By Susan Codone
David Weinberger, a technology blogger, describes Wikipedia content as “social knowledge” in his book
Everything is Miscellaneous: the Power of the New Digital Disorder (2007). It’s true that Wikipedia thrives on collecting and organizing socially-produced and vetted content. As professors, many of us disdain such information. Why? While we wall off our scholarly world from the advance of social knowledge, many of us at the same time are instructional adherents of constructivism, where the creation of socially constructed knowledge through experience is highly valued and considered to be authentic and retained longer in long-term memory because of its richer meaning. Is there a disparity here?
There are several websites collecting and organizing socially constructed information:Veropedia (currently down), Citizendium, Wikipedia, and Google Knol. Wikipedia has survived and is very successful largely due to its depth and peer reviewing feature, in which (usually) experts comment on each article and “approve” its content. There are many examples of Wikipedia articles that have been thoroughly and exhaustively vetted by experts in the field. Because some articles exist with errors, and some articles are changed by content vandals, many academics dismiss Wikipedia and its competitors from consideration as viable sources of academic knowledge.
Jeff Maehre, a reference and instruction librarian at Frostburg State University, offers a recent thought-provoking article about using social knowledge in academic writing and how we may need to grasp a new paradigm about what information is acceptable even within rules of traditionally accepted academic rigor.
His article, “What it Means to Ban Wikipedia – an Exploration of the Pedagogical Principles at Stake”, written in the fall of 2009 and published in College Teaching, offers professors compelling arguments for teaching students to evaluate and use social knowledge in the process of becoming a researcher and writer. Maehre poses this pedagogical question – is it better to teach students how to recognize an academic article or how to evaluate good information, no matter what its source?

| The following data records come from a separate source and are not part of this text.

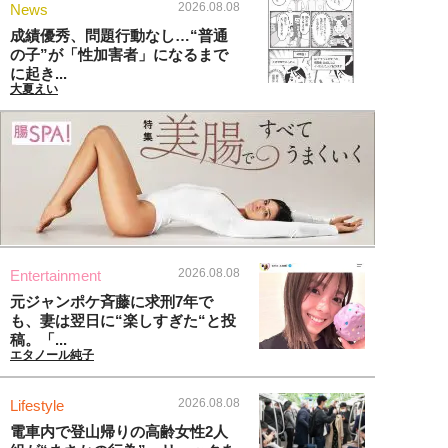
2026.08.08
News
成績優秀、問題行動なし…“普通
の子”が「性加害者」になるまで
に起き...
大夏えい
2026.08.08
Entertainment
元ジャンポケ斉藤に求刑7年で
も、妻は翌日に“楽しすぎた“と投
稿。「...
エタノール純子
2026.08.08
Lifestyle
電車内で登山帰りの高齢女性2人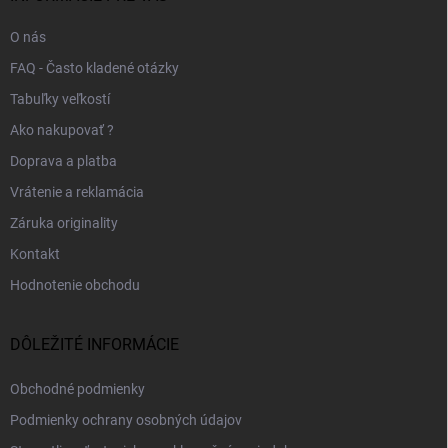
e
O nás
FAQ - Často kladené otázky
Tabuľky veľkostí
Ako nakupovať ?
Doprava a platba
Vrátenie a reklamácia
Záruka originality
Kontakt
Hodnotenie obchodu
DÔLEŽITÉ INFORMÁCIE
Obchodné podmienky
Podmienky ochrany osobných údajov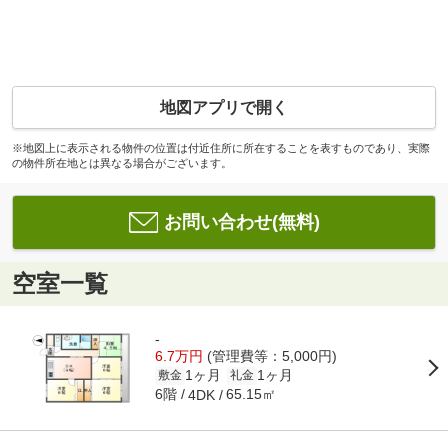
地図アプリで開く
※地図上に表示される物件の位置は付近住所に所在することを表すものであり、実際
の物件所在地とは異なる場合がございます。
お問い合わせ(無料)
空室一覧
-
6.7万円
(管理費等：5,000円)
1ヶ月
1ヶ月
敷金
礼金
6階
65.15㎡
4DK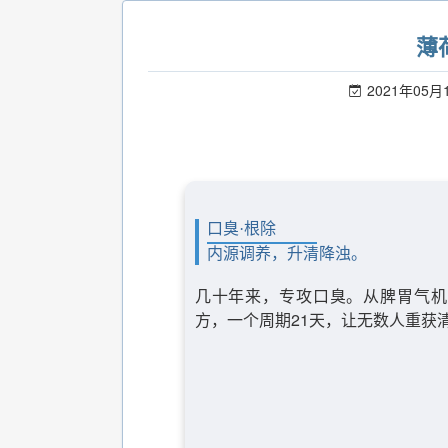
薄
2021年05月
口臭·根除
内源调养，升清降浊。
几十年来，专攻口臭。从脾胃气机
方，一个周期21天，让无数人重获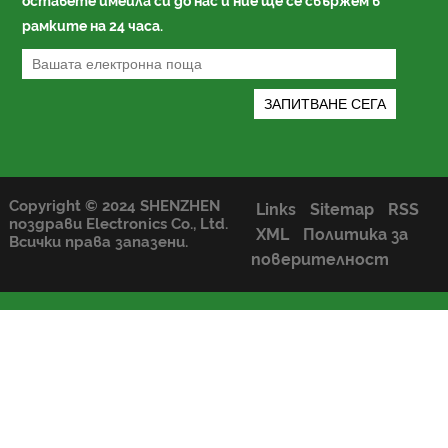
оставете имейла си до нас и ние ще се свържем в
рамките на 24 часа.
Copyright © 2024 SHENZHEN
Links
Sitemap
RSS
поздрави Electronics Co., Ltd.
XML
Политика за
Всички права запазени.
поверителност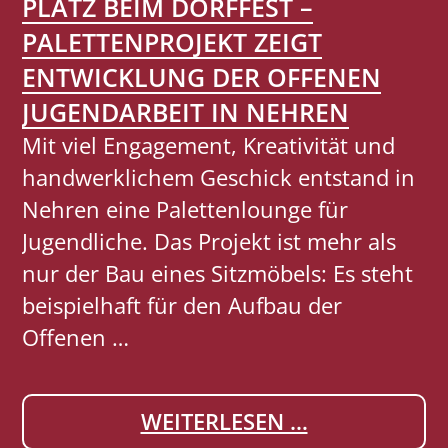
PLATZ BEIM DORFFEST –
M
PALETTENPROJEKT ZEIGT
E
N
ENTWICKLUNG DER OFFENEN
S
JUGENDARBEIT IN NEHREN
C
Mit viel Engagement, Kreativität und
H
handwerklichem Geschick entstand in
E
Nehren eine Palettenlounge für
N
Jugendliche. Das Projekt ist mehr als
S
nur der Bau eines Sitzmöbels: Es steht
P
beispielhaft für den Aufbau der
A
Offenen …
R
E
J
WEITERLESEN …
N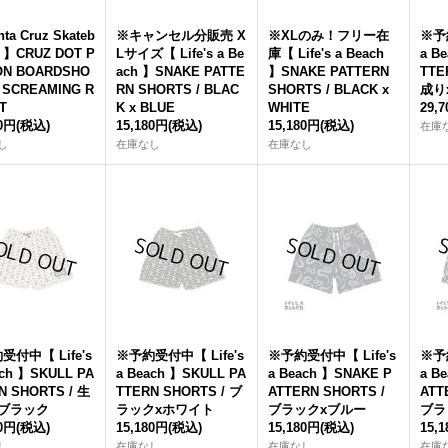
ta Cruz Skateb
※キャンセル分販売 X
※XLのみ！フリー在
※予約
s 】CRUZ DOT P
Lサイズ【 Life's a Be
庫【 Life's a Beach
a B
ON BOARDSHO
ach 】SNAKE PATTE
】SNAKE PATTERN
TTE
/ SCREAMING R
RN SHORTS / BLAC
SHORTS / BLACK x
成り
T
K x BLUE
WHITE
29,
80円
(税込)
15,180円
(税込)
15,180円
(税込)
在庫
し
在庫なし
在庫なし
受付中【 Life's
※予約受付中【 Life's
※予約受付中【 Life's
※予約
ach 】SKULL PA
a Beach 】SKULL PA
a Beach 】SNAKE P
a B
N SHORTS / 生
TTERN SHORTS / ブ
ATTERN SHORTS /
ATT
xブラック
ラックxホワイト
ブラックxブルー
ブラ
80円
(税込)
15,180円
(税込)
15,180円
(税込)
15,
し
在庫なし
在庫なし
在庫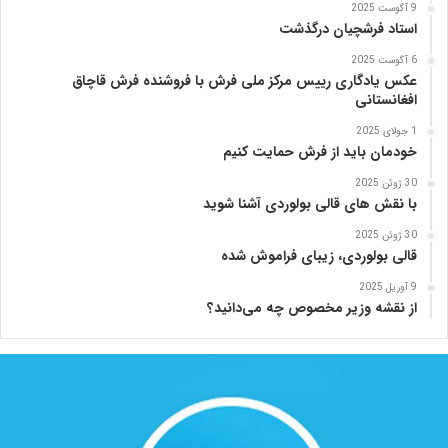
ی
9 آگوست 2025
ا
استاد فرشچیان درگذشت
د
6 آگوست 2025
ر
عکس یادگاری رییس مرکز ملی فرش با فروشنده فرش قاچاق
س
افغانستانی
ا
م
1 جولای 2025
خودمان باید از فرش حمایت کنیم
ع
ر
30 ژوئن 2025
ب‌
با نقش های قالی بولوردی آشنا شوید
ز
ا
30 ژوئن 2025
قالی بولوردی، زیبای فراموش شده
د
ه
9 آوریل 2025
از نقشه وزیر مخصوص چه می‌دانید؟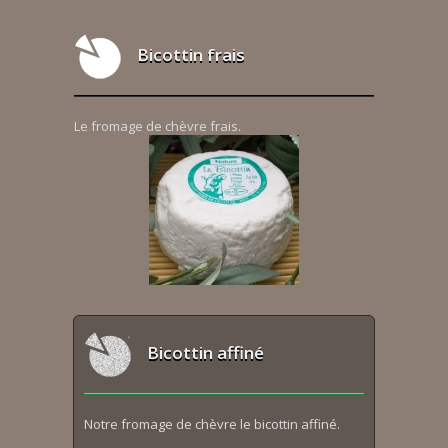
Bicottin frais
Le fromage de chèvre frais.
Bicottin affiné
Notre fromage de chèvre le bicottin affiné.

In my university, we offer a junior level technical writing course in which students write feasibility reports comparing 3 or more technologies or innovations and then recommending one for use. Most of these students are studying engineering, and the technologies they examine are often not “academic” in nature; some are so new that they have very little available documentation. Because we want the report to be engineering-based but academically sound, we ask them to find peer-reviewed scholarly articles about their topic. What if their topic is the processor chip to be used in the newest, fastest computers? In this example, they are hard-pressed to find academic sources that relate exactly to their topic. While this information may be “socially” available, we often tell them that the quality of the content of most websites is debatable and Wikipedia may be full of errors. Where should they turn?
Maehre would say that in my example, we teach students how to recognize an academic, peer reviewed document as part of a directive action with rules – use 5 peer reviewed articles in your reference list along with correct APA style. At the same time, we often tell students to stay away from using websites and sources like Wikipedia and Google Knol. What if we taught students how to evaluate good information – using basic information literacy techniques – to make source choices more widely?
The University of Idaho Information Literacy Portal says that: “Information Literacy is the ability to identify what information is needed, understand how the information is organized, identify the best sources of information for a given need, locate those sources, evaluate the sources critically, and share that information. It is the knowledge of commonly used research techniques.” Maehre poses this question – what happens if we teach students information literacy skills and then make them responsible for the quality of their references? The University of Idaho doesn’t say that Wikipedia is bad and academic journals are good – it says that we should evaluate sources critically and share that information. Would students be better served by learning such skills to make content quality decisions themselves?
A paradigm changes when a new way of doing things proves superior to the old ways. Many of us, including me, have been stuck in an old content gathering paradigm. Maybe it’s time we open our toolkit to teach students how to use the tools of information literacy and critical evaluation to widen the pool of information available, especially that of social knowledge. If we don’t, we may be left behind.
Thanks for this essay, Susan. You've looked at my essay with a lot of care, and that's very satisfying to me. Best of wishes in all your teaching endeavors.